> **What is being asked**
When you reach the line below that has "root of tail: (477, 195)", start returning lines exactly, and stop after the line that has "left front paw: (740, 1438)"; skip the pictures.

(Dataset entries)
########
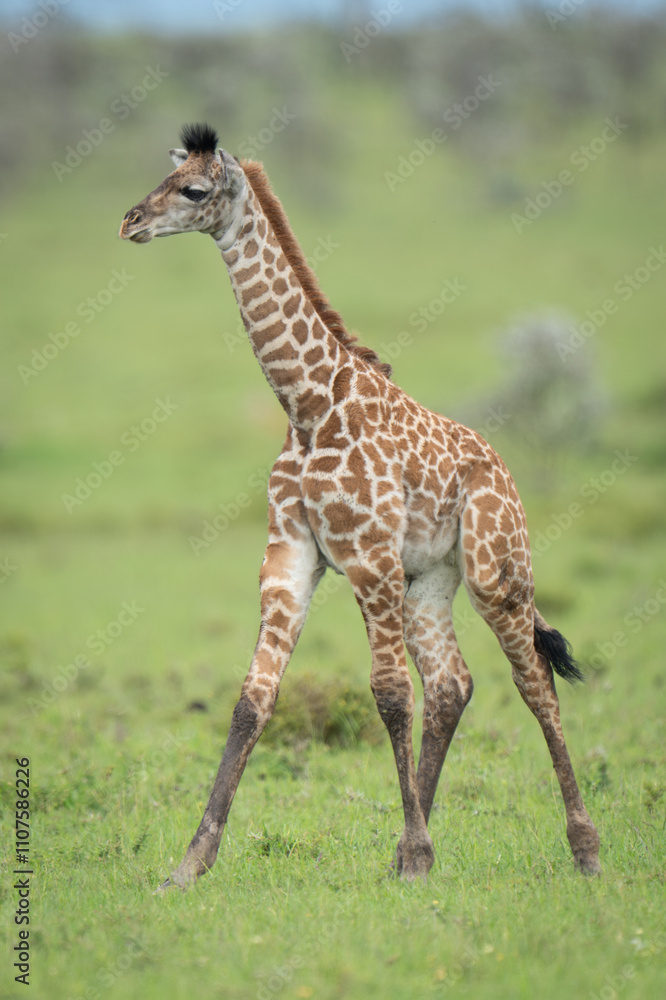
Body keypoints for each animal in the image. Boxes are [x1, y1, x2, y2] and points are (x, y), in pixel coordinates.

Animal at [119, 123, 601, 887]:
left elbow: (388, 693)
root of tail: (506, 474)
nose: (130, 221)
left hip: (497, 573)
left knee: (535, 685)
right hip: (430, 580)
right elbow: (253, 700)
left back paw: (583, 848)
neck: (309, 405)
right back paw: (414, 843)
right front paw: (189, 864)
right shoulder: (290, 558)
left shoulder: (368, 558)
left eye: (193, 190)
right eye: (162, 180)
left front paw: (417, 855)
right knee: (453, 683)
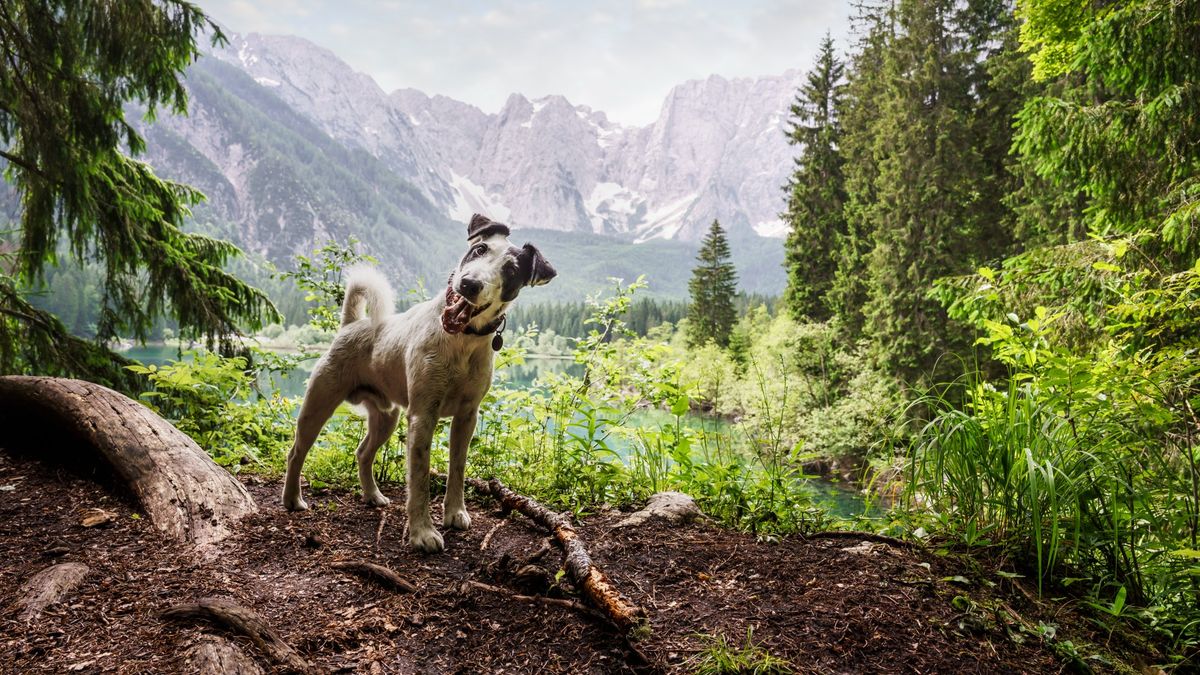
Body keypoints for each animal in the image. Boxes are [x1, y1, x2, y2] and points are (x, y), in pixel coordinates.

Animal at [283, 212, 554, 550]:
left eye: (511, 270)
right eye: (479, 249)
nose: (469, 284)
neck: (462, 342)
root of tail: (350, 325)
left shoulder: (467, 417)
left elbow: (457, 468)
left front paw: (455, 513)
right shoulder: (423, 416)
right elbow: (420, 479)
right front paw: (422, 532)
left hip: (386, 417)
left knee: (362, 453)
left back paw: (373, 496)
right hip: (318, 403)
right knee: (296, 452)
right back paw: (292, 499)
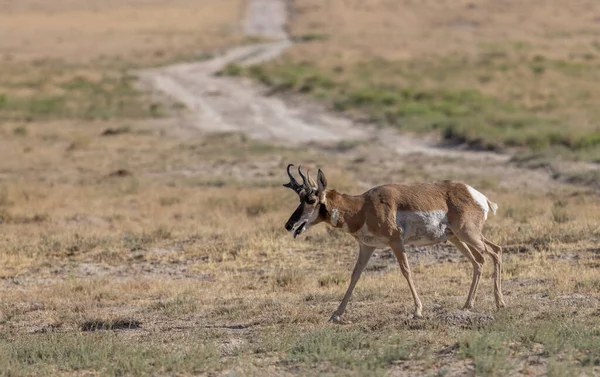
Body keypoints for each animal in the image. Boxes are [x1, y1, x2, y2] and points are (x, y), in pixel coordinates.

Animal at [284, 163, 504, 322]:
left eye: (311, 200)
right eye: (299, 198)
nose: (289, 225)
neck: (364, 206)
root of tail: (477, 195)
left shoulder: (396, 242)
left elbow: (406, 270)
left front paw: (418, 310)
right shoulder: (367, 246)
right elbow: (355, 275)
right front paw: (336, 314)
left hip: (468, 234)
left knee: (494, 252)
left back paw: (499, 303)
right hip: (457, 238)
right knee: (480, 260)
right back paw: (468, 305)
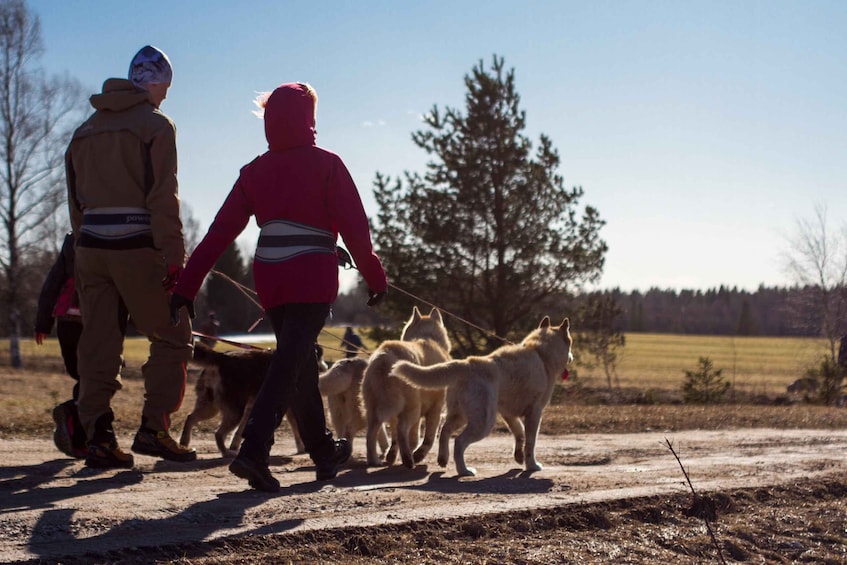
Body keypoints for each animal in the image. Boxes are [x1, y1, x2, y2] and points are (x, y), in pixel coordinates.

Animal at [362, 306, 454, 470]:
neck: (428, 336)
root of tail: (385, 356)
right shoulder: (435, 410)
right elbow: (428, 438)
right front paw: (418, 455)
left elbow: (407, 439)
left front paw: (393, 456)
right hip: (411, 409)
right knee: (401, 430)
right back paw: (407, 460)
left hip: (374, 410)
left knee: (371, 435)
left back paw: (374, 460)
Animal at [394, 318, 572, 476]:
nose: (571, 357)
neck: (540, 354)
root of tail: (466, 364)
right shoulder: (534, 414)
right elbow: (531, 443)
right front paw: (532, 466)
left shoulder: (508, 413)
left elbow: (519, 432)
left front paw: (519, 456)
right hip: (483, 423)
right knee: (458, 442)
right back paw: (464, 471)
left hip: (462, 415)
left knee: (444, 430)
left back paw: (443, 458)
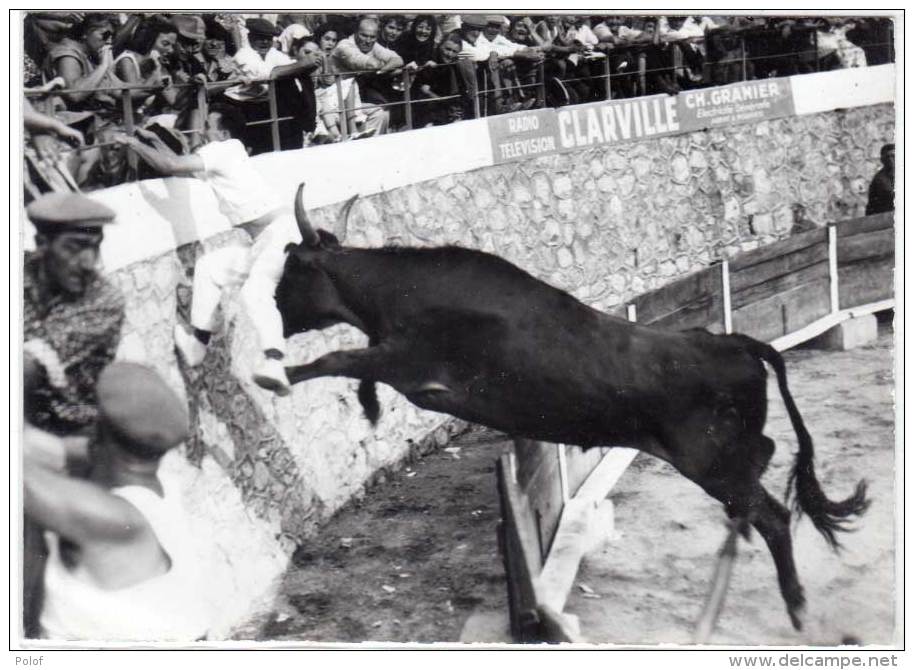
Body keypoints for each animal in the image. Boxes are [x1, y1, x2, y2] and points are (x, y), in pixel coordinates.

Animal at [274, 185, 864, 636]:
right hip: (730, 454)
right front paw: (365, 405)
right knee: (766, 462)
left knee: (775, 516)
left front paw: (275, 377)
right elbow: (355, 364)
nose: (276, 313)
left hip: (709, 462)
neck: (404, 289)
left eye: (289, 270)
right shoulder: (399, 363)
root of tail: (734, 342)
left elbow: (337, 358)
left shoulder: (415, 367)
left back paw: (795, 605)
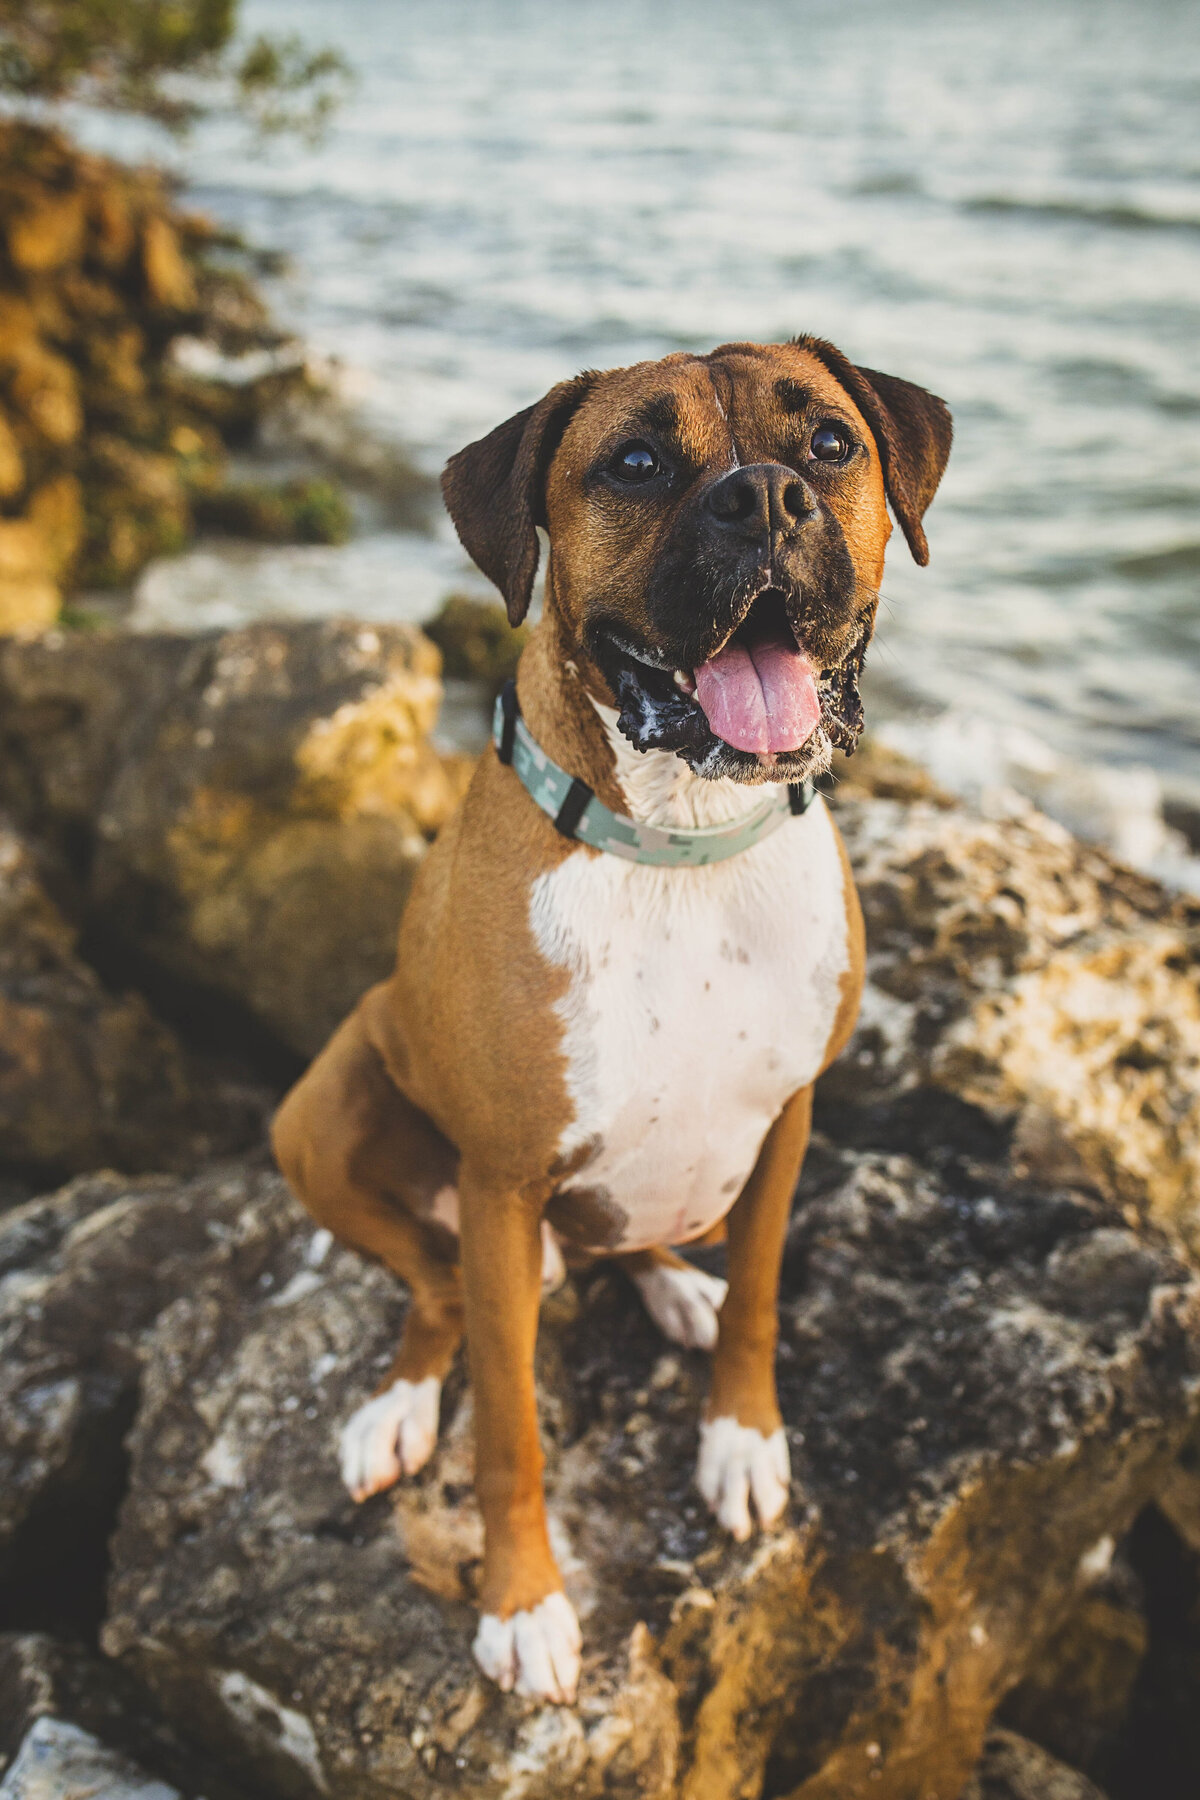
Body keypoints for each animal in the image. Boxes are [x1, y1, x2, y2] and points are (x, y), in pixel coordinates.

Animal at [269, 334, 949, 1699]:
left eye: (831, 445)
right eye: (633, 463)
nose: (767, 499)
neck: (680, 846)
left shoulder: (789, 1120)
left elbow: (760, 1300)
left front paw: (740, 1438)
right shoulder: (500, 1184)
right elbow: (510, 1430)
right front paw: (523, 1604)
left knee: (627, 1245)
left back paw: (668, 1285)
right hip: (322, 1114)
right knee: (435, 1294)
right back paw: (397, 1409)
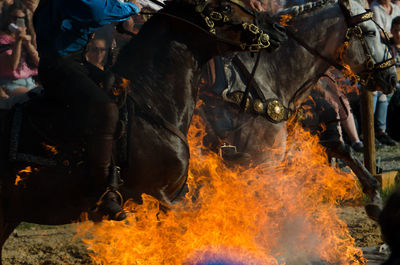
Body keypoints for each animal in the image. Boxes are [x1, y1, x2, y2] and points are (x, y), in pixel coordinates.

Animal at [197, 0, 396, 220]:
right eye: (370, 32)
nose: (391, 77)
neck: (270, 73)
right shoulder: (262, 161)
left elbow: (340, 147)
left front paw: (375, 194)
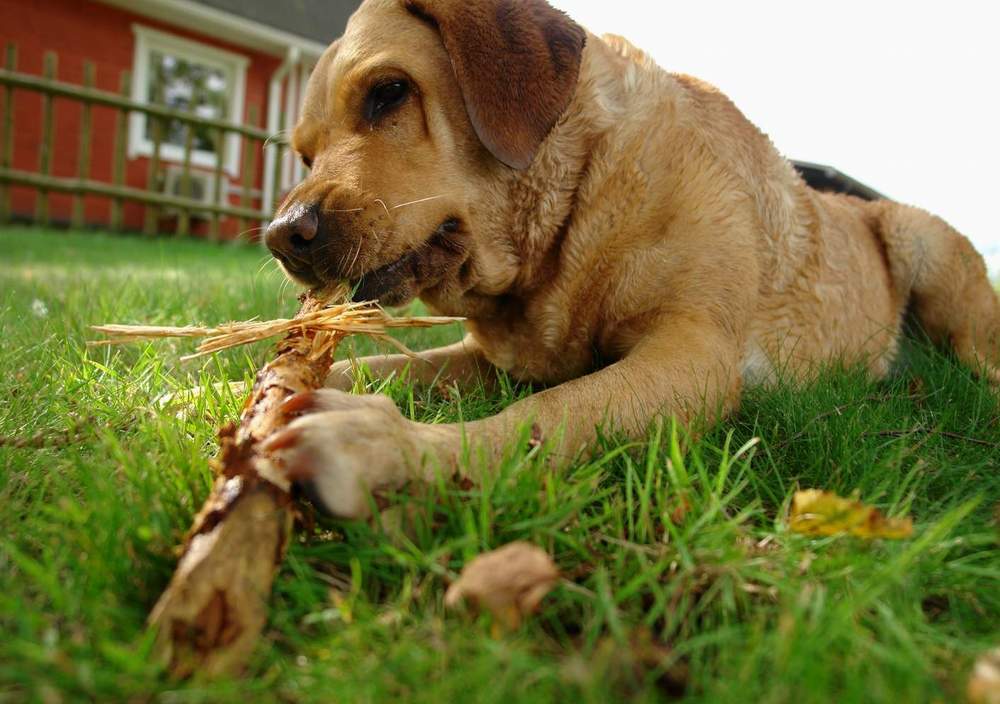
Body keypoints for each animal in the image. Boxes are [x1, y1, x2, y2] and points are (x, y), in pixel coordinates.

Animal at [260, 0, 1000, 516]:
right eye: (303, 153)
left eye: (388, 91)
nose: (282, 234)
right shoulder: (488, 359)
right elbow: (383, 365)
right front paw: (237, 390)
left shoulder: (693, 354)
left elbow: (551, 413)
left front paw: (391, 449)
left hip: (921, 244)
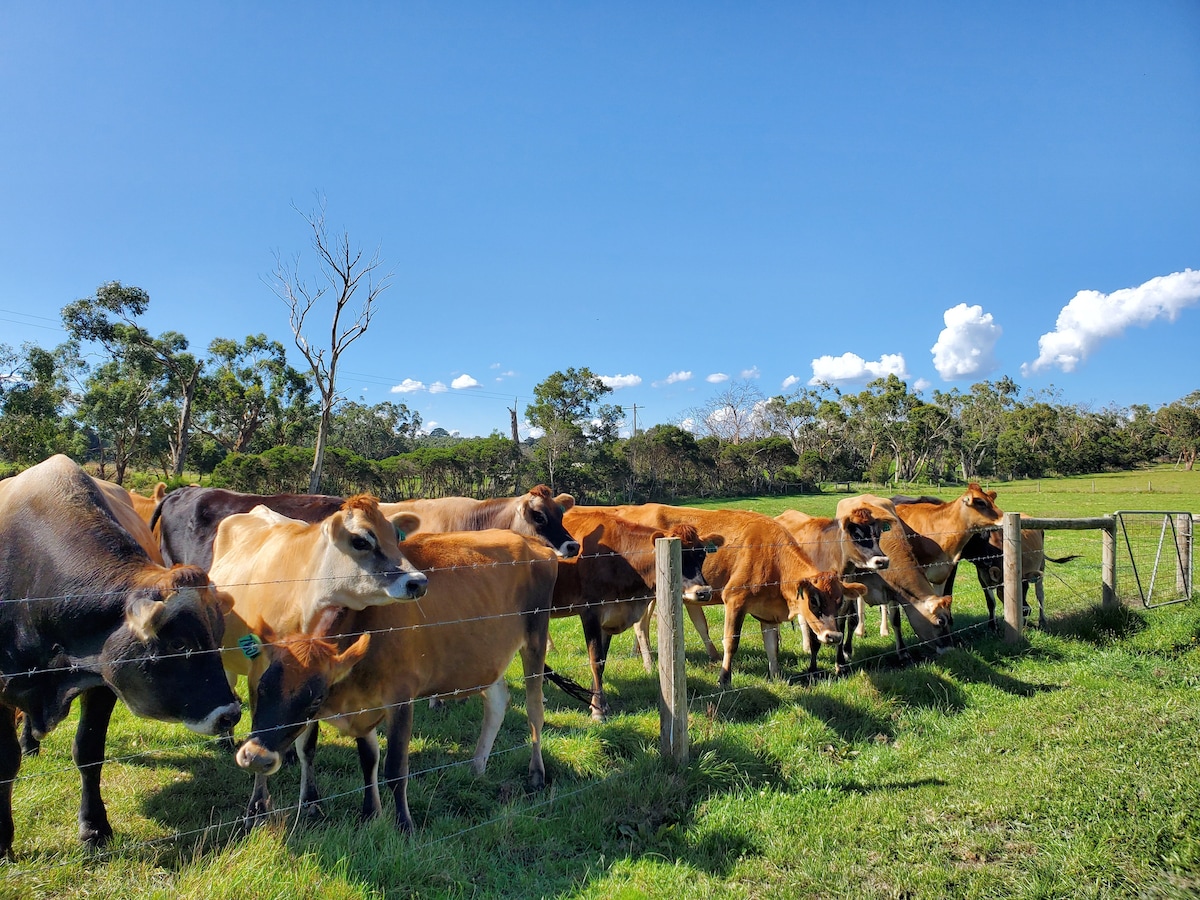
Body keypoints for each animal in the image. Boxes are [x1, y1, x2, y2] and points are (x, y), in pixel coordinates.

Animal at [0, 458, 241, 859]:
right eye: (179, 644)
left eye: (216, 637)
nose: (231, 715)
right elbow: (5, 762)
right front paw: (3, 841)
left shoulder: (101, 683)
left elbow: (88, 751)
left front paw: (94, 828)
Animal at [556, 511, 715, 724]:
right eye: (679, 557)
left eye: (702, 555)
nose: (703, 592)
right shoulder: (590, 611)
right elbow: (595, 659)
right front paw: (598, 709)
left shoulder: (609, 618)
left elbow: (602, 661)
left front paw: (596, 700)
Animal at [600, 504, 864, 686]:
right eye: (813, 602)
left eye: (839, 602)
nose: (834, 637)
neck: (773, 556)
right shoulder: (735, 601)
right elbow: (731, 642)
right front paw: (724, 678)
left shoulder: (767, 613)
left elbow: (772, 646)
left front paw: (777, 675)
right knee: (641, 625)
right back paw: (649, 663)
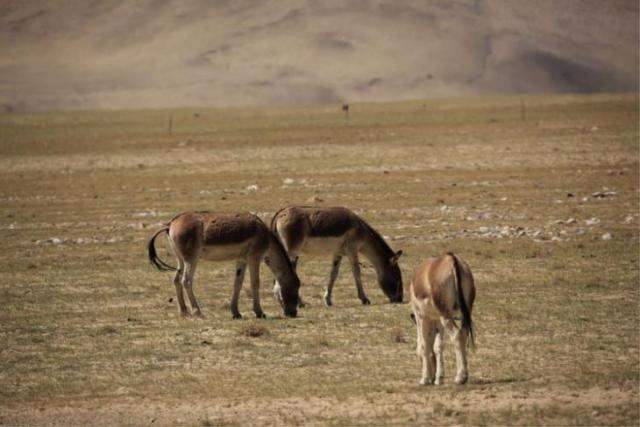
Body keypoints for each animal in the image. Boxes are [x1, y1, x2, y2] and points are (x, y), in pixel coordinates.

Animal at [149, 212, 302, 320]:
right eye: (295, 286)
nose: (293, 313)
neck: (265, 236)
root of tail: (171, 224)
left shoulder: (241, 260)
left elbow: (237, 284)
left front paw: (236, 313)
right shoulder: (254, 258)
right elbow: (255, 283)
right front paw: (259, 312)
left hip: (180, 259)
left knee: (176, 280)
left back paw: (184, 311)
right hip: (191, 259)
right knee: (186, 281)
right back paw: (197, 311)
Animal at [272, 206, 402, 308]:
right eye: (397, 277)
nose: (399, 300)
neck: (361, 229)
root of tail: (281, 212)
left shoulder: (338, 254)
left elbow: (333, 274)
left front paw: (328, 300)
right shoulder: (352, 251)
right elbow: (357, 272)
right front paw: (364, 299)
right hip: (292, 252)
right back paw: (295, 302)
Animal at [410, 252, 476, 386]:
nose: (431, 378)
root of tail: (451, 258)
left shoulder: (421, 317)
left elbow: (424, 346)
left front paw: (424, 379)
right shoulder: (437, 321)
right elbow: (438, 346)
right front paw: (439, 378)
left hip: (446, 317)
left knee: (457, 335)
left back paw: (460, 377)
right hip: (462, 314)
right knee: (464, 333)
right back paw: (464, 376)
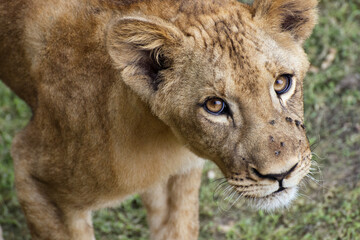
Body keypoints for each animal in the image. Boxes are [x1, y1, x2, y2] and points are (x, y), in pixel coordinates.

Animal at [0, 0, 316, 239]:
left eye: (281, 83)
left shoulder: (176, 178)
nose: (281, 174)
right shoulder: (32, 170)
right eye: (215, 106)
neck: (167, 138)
########
> **Expected answer**
root of tail: (477, 195)
left shoulder: (396, 242)
left elbow: (406, 270)
left front paw: (418, 310)
right shoulder: (367, 246)
right elbow: (355, 275)
right front paw: (336, 314)
left hip: (468, 234)
left knee: (494, 252)
left back paw: (499, 303)
right hip: (457, 238)
right knee: (480, 260)
right back paw: (468, 305)
Body keypoints for each animal in the image. Boxes are [x1, y1, x2, y2] and points are (x, y), in pixel coordinates.

Animal at [362, 306, 454, 470]:
neck: (428, 336)
root of tail: (385, 356)
right shoulder: (435, 410)
right elbow: (428, 438)
right front paw: (418, 455)
left elbow: (407, 439)
left front paw: (393, 456)
right hip: (411, 409)
right knee: (401, 430)
right back paw: (407, 460)
left hip: (374, 410)
left knee: (371, 435)
left back paw: (374, 460)
Animal at [394, 318, 572, 476]:
nose: (571, 357)
neck: (540, 354)
root of tail: (466, 364)
right shoulder: (534, 414)
right elbow: (531, 443)
right front paw: (532, 466)
left shoulder: (508, 413)
left elbow: (519, 432)
left front paw: (519, 456)
right hip: (483, 423)
right knee: (458, 442)
right back paw: (464, 471)
left hip: (462, 415)
left knee: (444, 430)
left back paw: (443, 458)
Body keypoints for each animal in the image. Boxes are [x1, y1, x2, y2] and points are (x, y), in pixel coordinates.

Animal at [274, 185, 864, 636]:
right hip: (730, 454)
right front paw: (365, 405)
right knee: (766, 462)
left knee: (775, 516)
left front paw: (275, 377)
right elbow: (355, 364)
nose: (276, 313)
left hip: (709, 462)
neck: (404, 289)
left eye: (289, 270)
right shoulder: (399, 363)
root of tail: (734, 342)
left elbow: (337, 358)
left shoulder: (415, 367)
left back paw: (795, 605)
Body keypoints for each animal in the image. Boxes are [x1, y1, x2, y2] and points are (x, y), in pixel coordinates.

Animal at [269, 334, 949, 1699]:
left eye: (831, 445)
right eye: (633, 463)
nose: (767, 499)
neck: (680, 846)
left shoulder: (789, 1120)
left elbow: (760, 1300)
left front paw: (740, 1438)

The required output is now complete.